§ Task objective: Copy the passage on logic-tree weights for ground motion models word for word, starting with "Therefore, the weight" and going on through "the seven source zones.".

BEGIN Passage provided

Finally, the weight associated with any of the \(\sum\nolimits_{q = 1}^{L} {a_{q} }\) number of SERFs, defined through the \(q^{th}\) source zone governed by its \(j^{th}\) GMPE, consists of two parts, i.e., within the source zone \(\left( {\overline{w}_{jq} } \right)\) and across the source zone \(\left( {w_{q} } \right)\), and is expressed as

$$w_{SERF} = w_{q} \overline{w}_{jq} .$$
(6)

Therefore, the weight associated with any typical MHC is given by

$$w_{MHC} = w_{ERF} w_{SERF} .$$
(7)

where \(w_{ERF}\) denotes the weight of the defining ERF.

One should not be confused between the (i) seven total source zones (five for active crustal region, ACR, and two for subduction zone, SZ) defined initially (refer Fig. 1 in the companion paper) and (ii) the only two (one each for ACR and SZ) considered in Fig. 1a. The reason is the paucity of available strong motion data for ranking and selection of GMPEs in the north-east region of India to divide it into seven source zones. Hence, the entire ACR is considered for the selection and ranking of one set of GMPEs, whereas the entire SZ is considered for another set. Therefore, the GMPE rule is implemented using two source zones, whereas all other sources of epistemic uncertainty account for the seven source zones.

END Passage provided
BEGIN Supplied records

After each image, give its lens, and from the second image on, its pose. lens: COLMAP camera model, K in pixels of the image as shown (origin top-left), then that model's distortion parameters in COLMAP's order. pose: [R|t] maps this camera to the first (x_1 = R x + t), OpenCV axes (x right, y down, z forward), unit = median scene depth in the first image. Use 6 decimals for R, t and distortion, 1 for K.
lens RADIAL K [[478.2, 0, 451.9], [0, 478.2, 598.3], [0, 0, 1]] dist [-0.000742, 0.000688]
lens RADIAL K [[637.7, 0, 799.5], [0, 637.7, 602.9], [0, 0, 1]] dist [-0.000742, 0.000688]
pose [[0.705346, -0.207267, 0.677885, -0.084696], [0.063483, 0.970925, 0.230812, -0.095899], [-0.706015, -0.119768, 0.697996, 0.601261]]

END Supplied records
BEGIN Supplied records

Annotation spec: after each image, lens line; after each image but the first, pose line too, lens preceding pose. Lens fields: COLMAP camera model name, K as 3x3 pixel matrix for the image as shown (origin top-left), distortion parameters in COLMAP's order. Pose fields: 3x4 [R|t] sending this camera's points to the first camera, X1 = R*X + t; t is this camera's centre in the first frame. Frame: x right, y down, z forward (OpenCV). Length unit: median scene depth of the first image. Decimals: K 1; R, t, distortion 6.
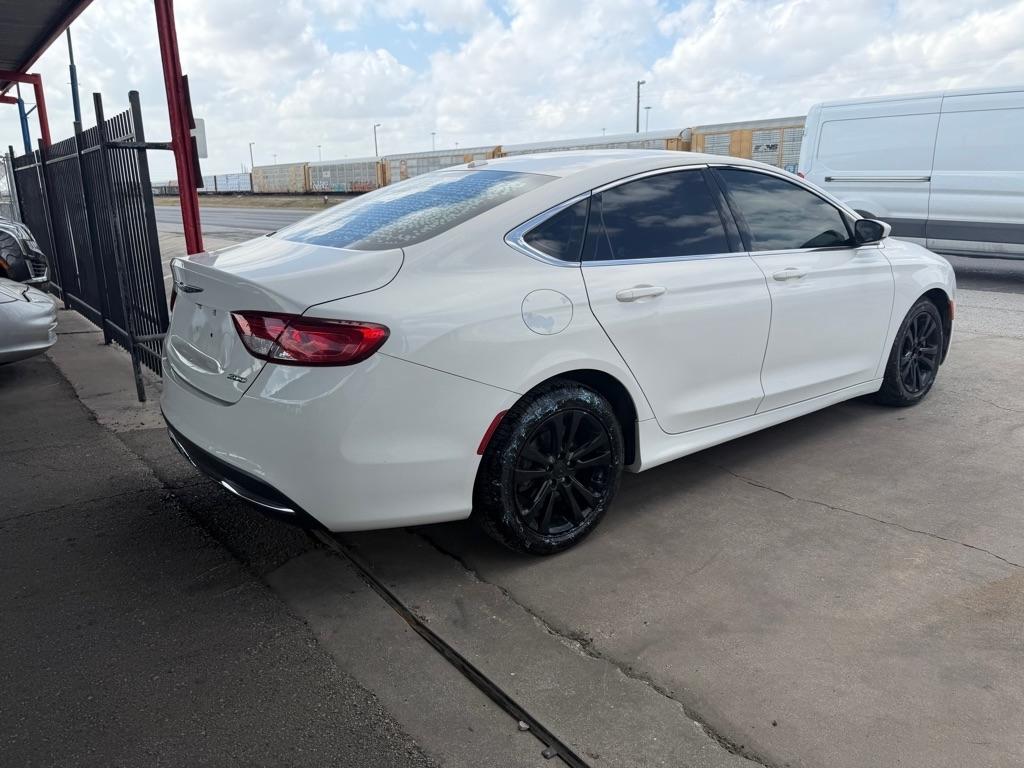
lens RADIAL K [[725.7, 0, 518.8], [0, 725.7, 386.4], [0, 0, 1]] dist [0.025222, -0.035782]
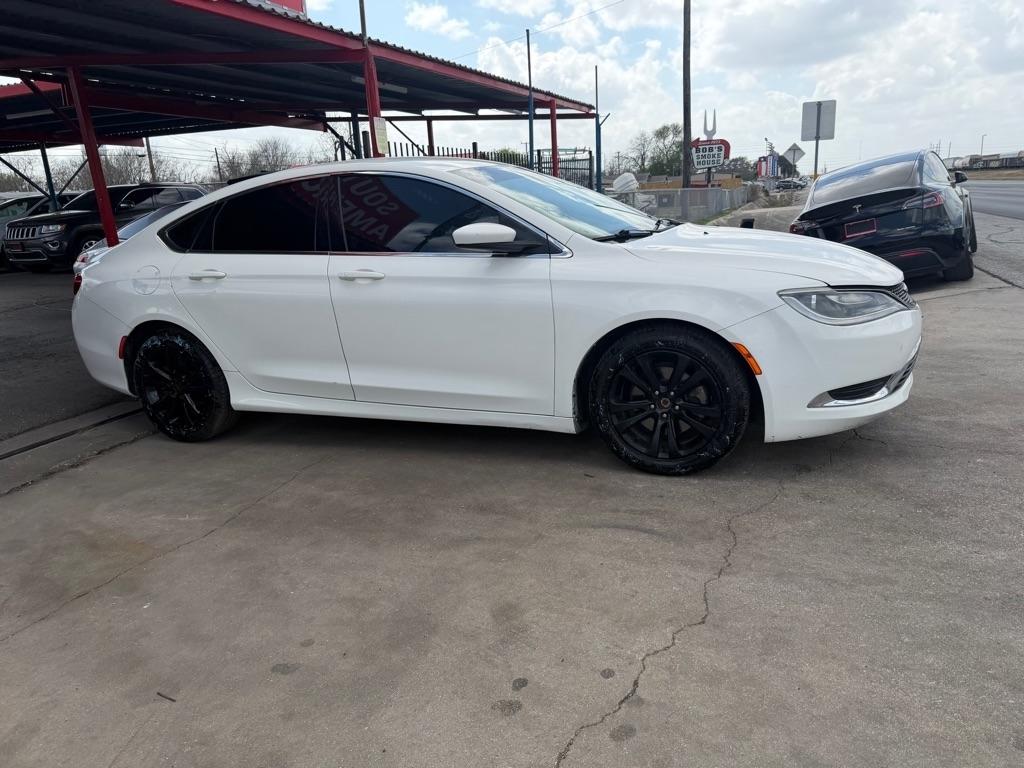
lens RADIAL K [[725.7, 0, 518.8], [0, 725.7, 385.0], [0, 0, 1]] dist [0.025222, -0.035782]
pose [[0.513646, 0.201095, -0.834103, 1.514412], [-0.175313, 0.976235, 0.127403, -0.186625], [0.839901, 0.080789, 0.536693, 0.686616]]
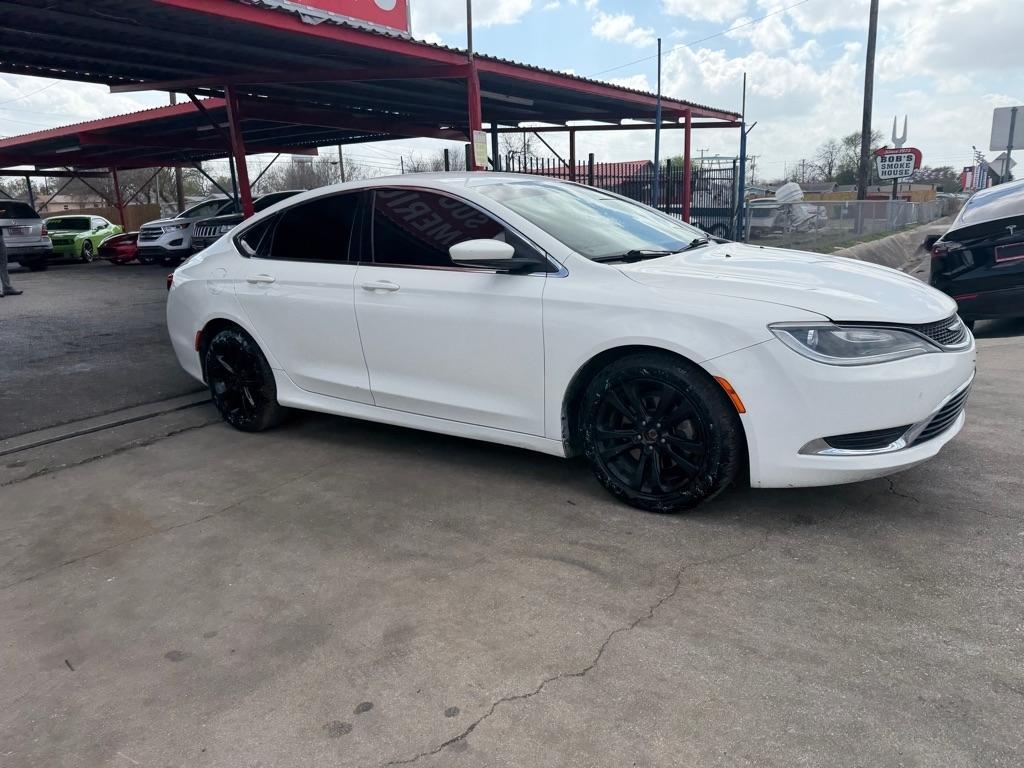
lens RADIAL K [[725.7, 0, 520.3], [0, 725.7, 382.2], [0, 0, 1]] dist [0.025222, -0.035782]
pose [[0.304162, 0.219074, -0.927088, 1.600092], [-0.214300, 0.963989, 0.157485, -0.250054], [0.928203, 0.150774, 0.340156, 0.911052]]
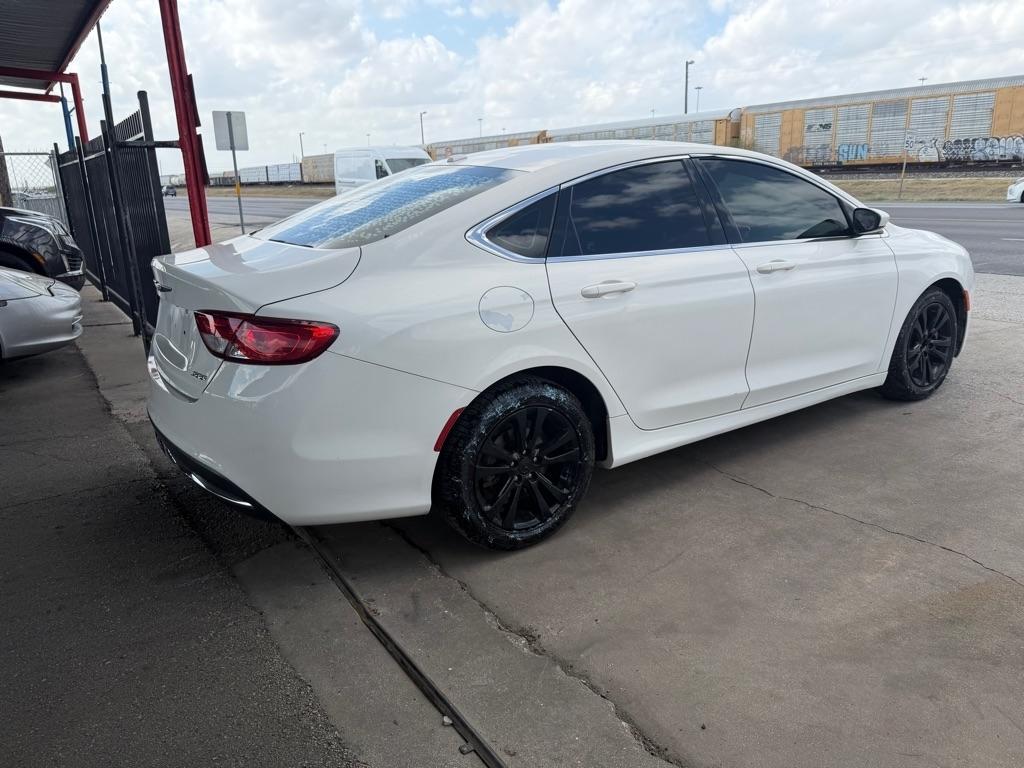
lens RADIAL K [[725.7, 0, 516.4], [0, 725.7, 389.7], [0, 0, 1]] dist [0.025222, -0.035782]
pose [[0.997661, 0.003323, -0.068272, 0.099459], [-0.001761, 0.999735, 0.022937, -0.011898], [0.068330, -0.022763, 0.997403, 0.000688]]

END Supplied records

§ Answer to the problem:
Therefore, the weight associated with any typical MHC is given by

$$w_{MHC} = w_{ERF} w_{SERF} .$$
(7)

where \(w_{ERF}\) denotes the weight of the defining ERF.

One should not be confused between the (i) seven total source zones (five for active crustal region, ACR, and two for subduction zone, SZ) defined initially (refer Fig. 1 in the companion paper) and (ii) the only two (one each for ACR and SZ) considered in Fig. 1a. The reason is the paucity of available strong motion data for ranking and selection of GMPEs in the north-east region of India to divide it into seven source zones. Hence, the entire ACR is considered for the selection and ranking of one set of GMPEs, whereas the entire SZ is considered for another set. Therefore, the GMPE rule is implemented using two source zones, whereas all other sources of epistemic uncertainty account for the seven source zones.